Idempotentifies "Add SEmodule to fix SELinux issue: zabbix_alerter.sock" task for Zabbix Server

[tux-repos]

SUMMARY

The way SELinux was initially applied resulted in a "CHANGED" every time the task was executed.

ISSUE TYPE

• Bugfix Pull Request

COMPONENT NAME

zabbix_server

ADDITIONAL INFORMATION

Originally the SELinux context was applied using a .bsx file, this seems to be some sort of self-extracting shell script.
I have taken the steps that were used in that file and translated them into Ansible tasks, this also makes the play more transparent and also idempotent.

With a little bit of elbow grease you could apply these same steps for #1340 and resolve this issue as it stems from the same cause.

[eb4x]

I've been meaning of getting around to that annoying selinux compiled file, cause I'm not that fond of it either.

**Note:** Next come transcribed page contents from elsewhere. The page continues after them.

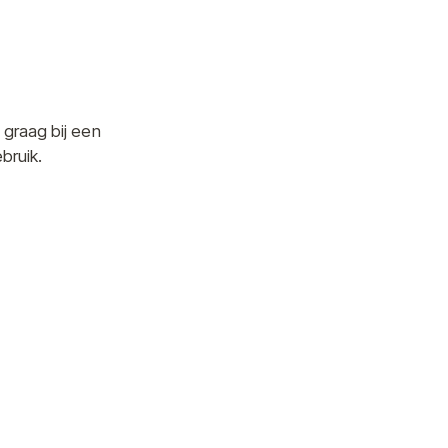
 graag bij een
bruik.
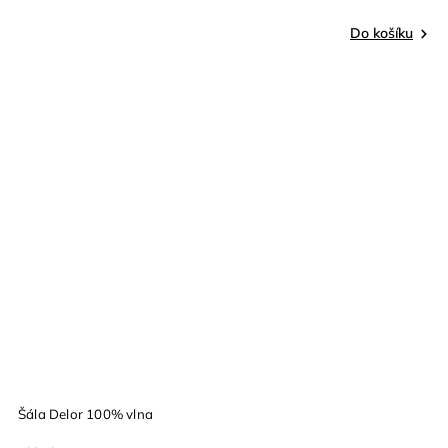
Do košíku
Šála Delor 100% vlna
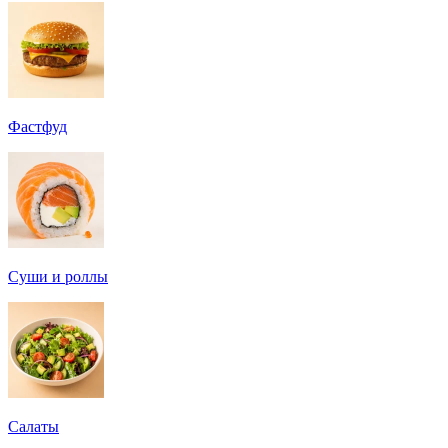
Фастфуд
Суши и роллы
Салаты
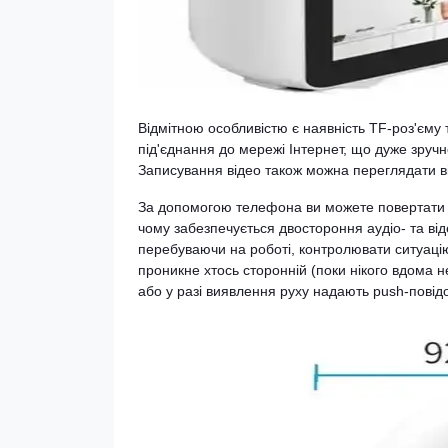
Відмітною особливістю є наявність TF-роз'єму 
під'єднання до мережі Інтернет, що дуже зруч
Записування відео також можна переглядати в
За допомогою телефона ви можете повертати 
чому забезпечується двостороння аудіо- та від
перебуваючи на роботі, контролювати ситуацію 
проникне хтось сторонній (поки нікого вдома 
або у разі виявлення руху надають push-повід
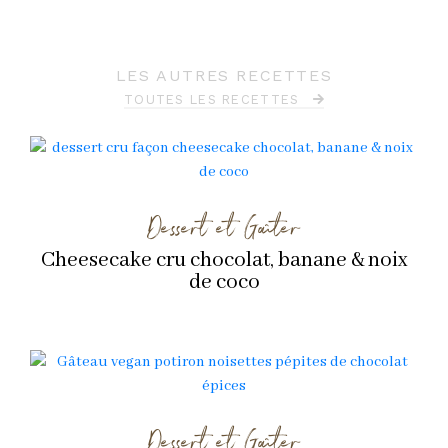
LES AUTRES RECETTES
TOUTES LES RECETTES
Dessert et Goûter
Cheesecake cru chocolat, banane & noix
de coco
Dessert et Goûter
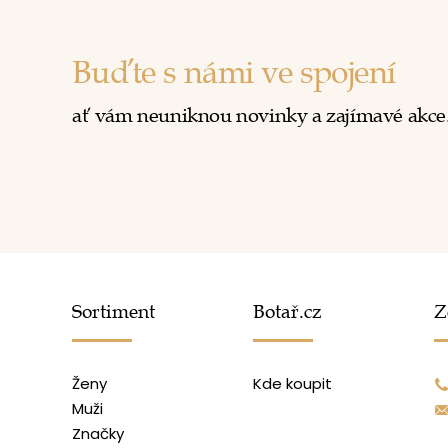
Buďte s námi ve spojení
ať vám neuniknou novinky a zajímavé akce
Sortiment
Botař.cz
Z
Ženy
Kde koupit
Muži
Značky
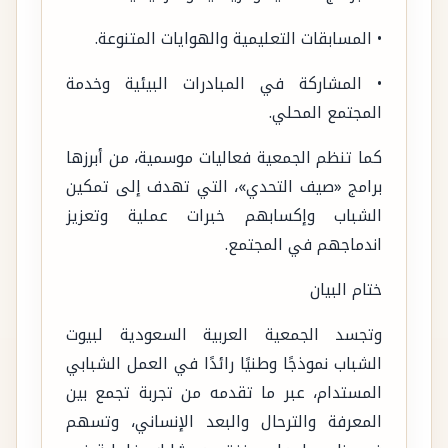
• المسابقات التعليمية والهوايات المتنوعة.
• المشاركة في المبادرات البيئية وخدمة
المجتمع المحلي.
كما تنظم الجمعية فعاليات موسمية، من أبرزها
برامج «صيف التحدي»، التي تهدف إلى تمكين
الشباب وإكسابهم خبرات عملية وتعزيز
اندماجهم في المجتمع.
ختام البيان
وتجسد الجمعية العربية السعودية لبيوت
الشباب نموذجًا وطنيًا رائدًا في العمل الشبابي
المستدام، عبر ما تقدمه من تجربة تجمع بين
المعرفة والترحال والبعد الإنساني، وتسهم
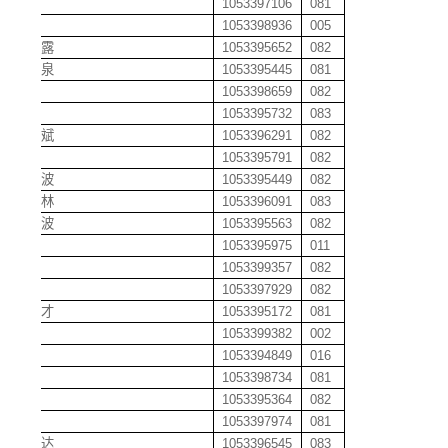
陈龙
1053397106
081
陈龙
1053398936
005
陈露露
1053395652
082
陈明泉
1053395445
081
陈琴
1053398659
082
陈琴
1053395732
083
陈善斌
1053396291
082
陈尚
1053395791
082
陈申波
1053395449
082
陈石林
1053396091
083
陈顺波
1053395563
082
陈松
1053395975
011
陈涛
1053399357
082
陈体
1053397929
082
陈天才
1053395172
081
陈童
1053399382
002
陈维
1053394849
016
陈伟
1053398734
081
陈伟
1053395364
082
陈魏
1053397974
081
陈显达
1053396545
083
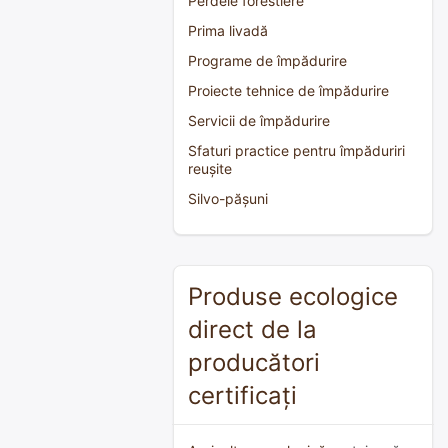
Perdele forestiere
Prima livadă
Programe de împădurire
Proiecte tehnice de împădurire
Servicii de împădurire
Sfaturi practice pentru împăduriri
reușite
Silvo-pășuni
Produse ecologice
direct de la
producători
certificați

If you've reversed its content and it's represented in the .te file you provided, maybe we should just drop this part completely and install the zabbix-selinux-policy package from zabbix themselves?

https://www.zabbix.com/documentation/current/en/manual/installation/install_from_packages/rhel#selinux-configuration

I've just held off on this because it might break the original contributors setup, but the contents of zabbix-selinux-policy seems to have most of it covered, provided here for convenience;

module zabbix_policy 1.2;
require {
  type zabbix_t;
  type zabbix_port_t;
  type zabbix_var_run_t;
  type postgresql_port_t;
  type httpd_t;
  class tcp_socket name_connect;
  class sock_file { create unlink };
  class unix_stream_socket connectto;
}
#============= zabbix_t ==============
allow zabbix_t self:unix_stream_socket connectto;
allow zabbix_t zabbix_port_t:tcp_socket name_connect;
allow zabbix_t zabbix_var_run_t:sock_file create;
allow zabbix_t zabbix_var_run_t:sock_file unlink;
allow httpd_t zabbix_port_t:tcp_socket name_connect;
#============= httpd_t ==============
allow httpd_t postgresql_port_t:tcp_socket name_connect;

Curious to know what @pyrodie18 and @BGmot think?